Facing a large number of pending applications that require regulatory clarity, the U.S. Securities and Exchange Commission has postponed decisions on crypto ETF proposals tied to Polkadot and Hedera.
On Thursday the agency said it would push the decision date back to June 11 to give itself time to rule on Grayscale’s request to convert its Polkadot Trust and the Canary Listing proposal for a Hedera (HBAR) ETF.
The rulings had been expected this weekend. Bitwise’s filings for spot Bitcoin and Ethereum ETFs were also delayed; their new deadline is June 10.
In official filings, the SEC said it needs “sufficient time to consider the proposed rule changes and the issues raised by them.”
More than 70 ETFs Await Approval
With Paul Atkins taking the helm as chair, the SEC now faces a backlog exceeding 70 crypto ETF applications, prompting repeated postponements as the agency works through the queue.
Applications span a broad range, from major altcoins such as XRP, Solana, and Litecoin to meme coin-themed products and leveraged ETFs.
Analyst Eric Balchunas described the lineup of ETF filings as “crazy,” noting some of the more eccentric proposals among them.
Atkins, who previously served as a commissioner and has close ties with Wall Street, was confirmed by the Senate after a contentious vote and began his tenure on April 21.
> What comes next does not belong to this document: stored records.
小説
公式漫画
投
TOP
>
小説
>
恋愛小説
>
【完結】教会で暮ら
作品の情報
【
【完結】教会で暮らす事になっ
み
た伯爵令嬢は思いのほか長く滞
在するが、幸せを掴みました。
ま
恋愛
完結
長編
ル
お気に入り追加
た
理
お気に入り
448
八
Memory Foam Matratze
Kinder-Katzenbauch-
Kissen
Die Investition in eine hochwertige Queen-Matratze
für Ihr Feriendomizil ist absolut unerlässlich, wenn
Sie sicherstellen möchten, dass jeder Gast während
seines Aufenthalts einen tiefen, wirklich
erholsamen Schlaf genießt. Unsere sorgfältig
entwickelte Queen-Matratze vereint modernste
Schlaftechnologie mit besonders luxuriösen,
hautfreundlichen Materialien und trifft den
Acting chair Mark Uyeda had delayed several major rulings, and insiders said the lack of permanent leadership contributed to stalled progress on many applications.
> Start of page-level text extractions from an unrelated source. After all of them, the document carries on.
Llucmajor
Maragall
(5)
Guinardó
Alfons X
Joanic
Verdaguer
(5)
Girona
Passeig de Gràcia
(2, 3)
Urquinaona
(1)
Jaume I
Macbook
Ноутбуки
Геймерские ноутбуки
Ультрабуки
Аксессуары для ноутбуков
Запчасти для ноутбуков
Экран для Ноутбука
Under Gary Gensler’s leadership, the SEC approved spot Bitcoin ETFs in January 2024 and later approved spot Ethereum ETFs in July following a favorable court ruling for Grayscale.
Since President Donald Trump began his second term in January, the SEC has taken a visibly more crypto-friendly approach, hosting industry roundtables and withdrawing several lawsuits against cryptocurrency companies.
Another roundtable on cryptocurrency custody issues is scheduled for Friday.
Strong Demand for BTC ETFs
Data from SoSoValue shows U.S. spot Bitcoin ETFs experienced a remarkable rebound, with net inflows of $936.43 million on Tuesday, April 22 — the strongest single-day inflow since mid-January.
The momentum continued the next day, April 23, which saw another $916.91 million in net inflows.
BlackRock’s iShares Bitcoin Trust (IBIT) led the inflows, attracting $643.16 million, followed by Ark & 21Shares’ ARKB with $129.5 million.
This surge represented the fourth consecutive day of inflows exceeding $100 million — a streak last seen in late January during a period of heightened institutional interest.
Prior to this rally, ETF activity had slowed considerably, prompting questions about whether institutional demand would persist.
However, the recent rebound proved significant and coincided with Bitcoin’s advance past the $90,000 mark.